(begin)

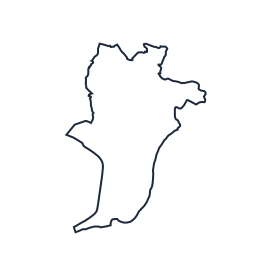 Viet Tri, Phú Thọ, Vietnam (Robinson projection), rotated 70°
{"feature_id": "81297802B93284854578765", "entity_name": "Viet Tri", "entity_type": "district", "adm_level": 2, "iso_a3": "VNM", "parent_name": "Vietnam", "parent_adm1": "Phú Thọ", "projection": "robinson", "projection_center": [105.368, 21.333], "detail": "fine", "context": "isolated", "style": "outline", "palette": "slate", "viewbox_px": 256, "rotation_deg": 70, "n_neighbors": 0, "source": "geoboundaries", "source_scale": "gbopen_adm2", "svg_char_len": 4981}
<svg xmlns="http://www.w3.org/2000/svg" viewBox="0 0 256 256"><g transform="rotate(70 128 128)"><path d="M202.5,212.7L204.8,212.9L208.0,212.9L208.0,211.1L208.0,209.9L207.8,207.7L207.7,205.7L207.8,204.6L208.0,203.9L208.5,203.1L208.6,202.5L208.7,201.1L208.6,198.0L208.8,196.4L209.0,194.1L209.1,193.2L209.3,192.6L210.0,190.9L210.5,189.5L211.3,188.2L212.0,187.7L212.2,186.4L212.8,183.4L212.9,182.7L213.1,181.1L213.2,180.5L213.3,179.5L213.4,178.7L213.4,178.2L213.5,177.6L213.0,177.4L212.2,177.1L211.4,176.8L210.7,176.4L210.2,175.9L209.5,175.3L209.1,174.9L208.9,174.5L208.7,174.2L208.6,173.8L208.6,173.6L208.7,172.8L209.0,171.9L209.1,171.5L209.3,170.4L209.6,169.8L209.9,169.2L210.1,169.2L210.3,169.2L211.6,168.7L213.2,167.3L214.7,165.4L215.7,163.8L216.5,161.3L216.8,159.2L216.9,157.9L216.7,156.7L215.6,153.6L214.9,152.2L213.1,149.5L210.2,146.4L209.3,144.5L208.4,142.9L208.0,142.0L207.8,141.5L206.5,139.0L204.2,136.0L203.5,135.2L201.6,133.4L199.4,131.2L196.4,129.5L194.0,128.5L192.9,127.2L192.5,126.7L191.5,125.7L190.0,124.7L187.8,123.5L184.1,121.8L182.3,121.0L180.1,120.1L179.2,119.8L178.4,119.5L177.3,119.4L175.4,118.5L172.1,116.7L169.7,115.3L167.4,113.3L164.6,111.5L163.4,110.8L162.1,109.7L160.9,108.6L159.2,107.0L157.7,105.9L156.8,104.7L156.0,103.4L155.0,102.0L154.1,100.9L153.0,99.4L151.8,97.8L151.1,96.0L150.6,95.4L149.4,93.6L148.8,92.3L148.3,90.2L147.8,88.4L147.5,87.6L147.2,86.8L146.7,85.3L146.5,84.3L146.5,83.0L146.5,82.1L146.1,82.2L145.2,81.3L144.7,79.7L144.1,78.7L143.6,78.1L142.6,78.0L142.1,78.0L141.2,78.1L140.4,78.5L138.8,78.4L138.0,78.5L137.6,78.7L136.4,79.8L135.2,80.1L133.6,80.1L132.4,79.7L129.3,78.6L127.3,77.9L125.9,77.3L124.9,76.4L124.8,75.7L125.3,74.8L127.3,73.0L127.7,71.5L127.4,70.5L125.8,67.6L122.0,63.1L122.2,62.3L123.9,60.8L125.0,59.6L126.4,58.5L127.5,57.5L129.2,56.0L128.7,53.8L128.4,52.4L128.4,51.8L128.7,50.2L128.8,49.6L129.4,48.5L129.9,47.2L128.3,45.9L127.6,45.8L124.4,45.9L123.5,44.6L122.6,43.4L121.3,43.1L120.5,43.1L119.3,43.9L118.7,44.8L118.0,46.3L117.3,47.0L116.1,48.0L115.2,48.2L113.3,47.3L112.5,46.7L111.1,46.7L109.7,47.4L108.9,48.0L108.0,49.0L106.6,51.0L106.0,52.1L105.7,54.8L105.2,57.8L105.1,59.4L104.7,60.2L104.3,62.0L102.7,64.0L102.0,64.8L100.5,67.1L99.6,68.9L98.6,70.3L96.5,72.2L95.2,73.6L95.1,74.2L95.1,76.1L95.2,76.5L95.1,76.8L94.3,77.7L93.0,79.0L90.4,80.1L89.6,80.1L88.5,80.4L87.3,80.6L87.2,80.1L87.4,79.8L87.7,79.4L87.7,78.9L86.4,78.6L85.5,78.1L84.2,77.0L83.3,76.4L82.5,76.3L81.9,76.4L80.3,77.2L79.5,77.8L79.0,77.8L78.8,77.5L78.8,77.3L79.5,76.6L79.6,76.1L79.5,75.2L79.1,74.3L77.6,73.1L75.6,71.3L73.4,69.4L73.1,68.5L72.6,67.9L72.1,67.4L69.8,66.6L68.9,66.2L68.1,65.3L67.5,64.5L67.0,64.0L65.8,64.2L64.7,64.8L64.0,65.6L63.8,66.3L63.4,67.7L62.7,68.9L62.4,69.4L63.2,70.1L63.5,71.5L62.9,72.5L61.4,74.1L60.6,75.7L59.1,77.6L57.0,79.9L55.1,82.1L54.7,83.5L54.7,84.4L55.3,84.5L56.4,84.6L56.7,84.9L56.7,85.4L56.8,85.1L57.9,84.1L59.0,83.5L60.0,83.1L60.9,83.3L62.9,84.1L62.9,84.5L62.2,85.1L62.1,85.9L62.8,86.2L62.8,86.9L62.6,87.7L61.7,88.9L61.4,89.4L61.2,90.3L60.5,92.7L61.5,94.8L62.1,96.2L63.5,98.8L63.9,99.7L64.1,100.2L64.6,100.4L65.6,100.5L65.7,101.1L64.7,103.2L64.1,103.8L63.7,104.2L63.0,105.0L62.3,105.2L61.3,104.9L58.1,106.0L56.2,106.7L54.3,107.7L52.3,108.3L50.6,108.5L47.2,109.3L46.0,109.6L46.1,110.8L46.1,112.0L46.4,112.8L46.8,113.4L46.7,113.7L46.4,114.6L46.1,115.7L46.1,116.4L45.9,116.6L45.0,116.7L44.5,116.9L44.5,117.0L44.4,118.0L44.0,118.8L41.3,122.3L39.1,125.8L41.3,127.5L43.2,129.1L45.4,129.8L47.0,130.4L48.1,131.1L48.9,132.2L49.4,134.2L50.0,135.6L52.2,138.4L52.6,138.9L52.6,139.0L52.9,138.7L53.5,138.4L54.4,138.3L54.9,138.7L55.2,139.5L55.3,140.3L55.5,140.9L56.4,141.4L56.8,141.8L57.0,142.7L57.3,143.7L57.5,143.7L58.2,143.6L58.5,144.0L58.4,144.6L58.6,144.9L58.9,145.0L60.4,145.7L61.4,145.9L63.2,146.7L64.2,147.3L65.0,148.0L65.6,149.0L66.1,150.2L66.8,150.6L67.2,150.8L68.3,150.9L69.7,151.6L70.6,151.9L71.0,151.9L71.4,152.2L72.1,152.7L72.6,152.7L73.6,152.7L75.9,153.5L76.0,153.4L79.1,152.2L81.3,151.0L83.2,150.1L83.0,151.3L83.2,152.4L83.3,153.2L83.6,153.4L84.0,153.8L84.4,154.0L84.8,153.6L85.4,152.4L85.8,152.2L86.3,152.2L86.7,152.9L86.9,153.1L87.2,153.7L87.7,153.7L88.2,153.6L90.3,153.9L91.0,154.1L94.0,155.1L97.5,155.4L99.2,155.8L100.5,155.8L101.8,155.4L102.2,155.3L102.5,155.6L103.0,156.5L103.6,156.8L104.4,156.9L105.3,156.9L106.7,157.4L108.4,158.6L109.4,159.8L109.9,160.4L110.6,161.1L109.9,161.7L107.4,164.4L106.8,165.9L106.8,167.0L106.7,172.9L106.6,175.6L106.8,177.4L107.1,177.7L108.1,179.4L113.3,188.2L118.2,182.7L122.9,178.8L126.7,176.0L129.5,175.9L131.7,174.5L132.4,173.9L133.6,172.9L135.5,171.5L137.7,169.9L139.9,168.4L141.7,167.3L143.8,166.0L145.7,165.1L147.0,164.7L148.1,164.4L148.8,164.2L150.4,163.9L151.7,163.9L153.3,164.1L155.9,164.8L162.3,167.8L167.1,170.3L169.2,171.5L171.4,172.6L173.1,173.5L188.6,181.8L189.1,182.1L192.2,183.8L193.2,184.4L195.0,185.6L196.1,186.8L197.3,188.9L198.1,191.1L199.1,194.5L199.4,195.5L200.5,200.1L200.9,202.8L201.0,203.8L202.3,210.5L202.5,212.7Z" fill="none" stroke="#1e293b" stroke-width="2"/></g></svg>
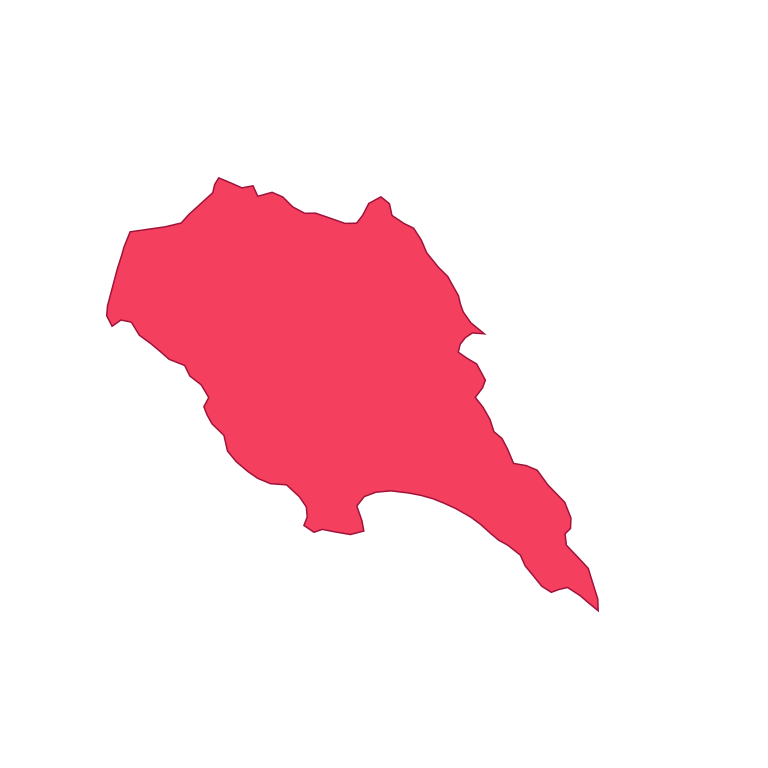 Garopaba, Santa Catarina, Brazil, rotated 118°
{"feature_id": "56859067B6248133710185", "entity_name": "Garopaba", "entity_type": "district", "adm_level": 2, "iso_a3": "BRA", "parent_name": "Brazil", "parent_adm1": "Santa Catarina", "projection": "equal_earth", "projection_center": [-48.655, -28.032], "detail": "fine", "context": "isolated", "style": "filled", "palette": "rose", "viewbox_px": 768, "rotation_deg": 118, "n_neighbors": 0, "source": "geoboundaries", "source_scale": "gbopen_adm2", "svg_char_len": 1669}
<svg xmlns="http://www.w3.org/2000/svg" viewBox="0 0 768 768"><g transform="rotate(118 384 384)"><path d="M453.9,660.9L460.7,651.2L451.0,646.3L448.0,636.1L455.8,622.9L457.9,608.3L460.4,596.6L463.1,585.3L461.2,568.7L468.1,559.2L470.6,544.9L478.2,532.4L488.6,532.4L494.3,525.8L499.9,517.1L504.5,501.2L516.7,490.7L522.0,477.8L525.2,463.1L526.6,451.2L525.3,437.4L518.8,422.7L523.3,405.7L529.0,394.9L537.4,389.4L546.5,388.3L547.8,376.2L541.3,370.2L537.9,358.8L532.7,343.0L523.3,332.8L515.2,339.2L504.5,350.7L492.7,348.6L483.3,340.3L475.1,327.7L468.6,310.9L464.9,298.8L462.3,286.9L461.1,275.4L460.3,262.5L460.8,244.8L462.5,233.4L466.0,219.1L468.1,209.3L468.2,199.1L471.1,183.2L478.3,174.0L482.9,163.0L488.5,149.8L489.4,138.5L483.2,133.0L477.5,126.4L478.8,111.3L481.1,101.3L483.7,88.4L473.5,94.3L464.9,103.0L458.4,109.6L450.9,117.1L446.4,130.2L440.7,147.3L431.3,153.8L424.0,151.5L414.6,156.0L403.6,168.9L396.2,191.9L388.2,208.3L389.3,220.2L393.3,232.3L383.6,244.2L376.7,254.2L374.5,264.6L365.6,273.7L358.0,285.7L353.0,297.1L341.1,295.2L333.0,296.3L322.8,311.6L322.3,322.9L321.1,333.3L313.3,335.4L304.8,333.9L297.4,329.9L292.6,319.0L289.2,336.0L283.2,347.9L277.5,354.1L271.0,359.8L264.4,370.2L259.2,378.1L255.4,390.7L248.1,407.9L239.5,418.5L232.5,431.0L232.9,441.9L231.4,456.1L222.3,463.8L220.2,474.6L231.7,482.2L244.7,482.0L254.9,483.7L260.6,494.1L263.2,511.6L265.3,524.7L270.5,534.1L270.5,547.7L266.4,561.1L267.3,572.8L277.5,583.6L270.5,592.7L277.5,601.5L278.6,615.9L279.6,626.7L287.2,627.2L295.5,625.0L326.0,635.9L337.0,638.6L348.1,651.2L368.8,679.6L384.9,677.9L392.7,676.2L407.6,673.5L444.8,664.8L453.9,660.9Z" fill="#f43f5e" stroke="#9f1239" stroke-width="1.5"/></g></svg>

(end)

__What you are asked to do__. Pull out every line in the items above that contains the string "style".

__Response to this task__.
{"feature_id": "81297802B93284854578765", "entity_name": "Viet Tri", "entity_type": "district", "adm_level": 2, "iso_a3": "VNM", "parent_name": "Vietnam", "parent_adm1": "Phú Thọ", "projection": "robinson", "projection_center": [105.368, 21.333], "detail": "fine", "context": "isolated", "style": "outline", "palette": "slate", "viewbox_px": 256, "rotation_deg": 70, "n_neighbors": 0, "source": "geoboundaries", "source_scale": "gbopen_adm2", "svg_char_len": 4981}
{"feature_id": "56859067B6248133710185", "entity_name": "Garopaba", "entity_type": "district", "adm_level": 2, "iso_a3": "BRA", "parent_name": "Brazil", "parent_adm1": "Santa Catarina", "projection": "equal_earth", "projection_center": [-48.655, -28.032], "detail": "fine", "context": "isolated", "style": "filled", "palette": "rose", "viewbox_px": 768, "rotation_deg": 118, "n_neighbors": 0, "source": "geoboundaries", "source_scale": "gbopen_adm2", "svg_char_len": 1669}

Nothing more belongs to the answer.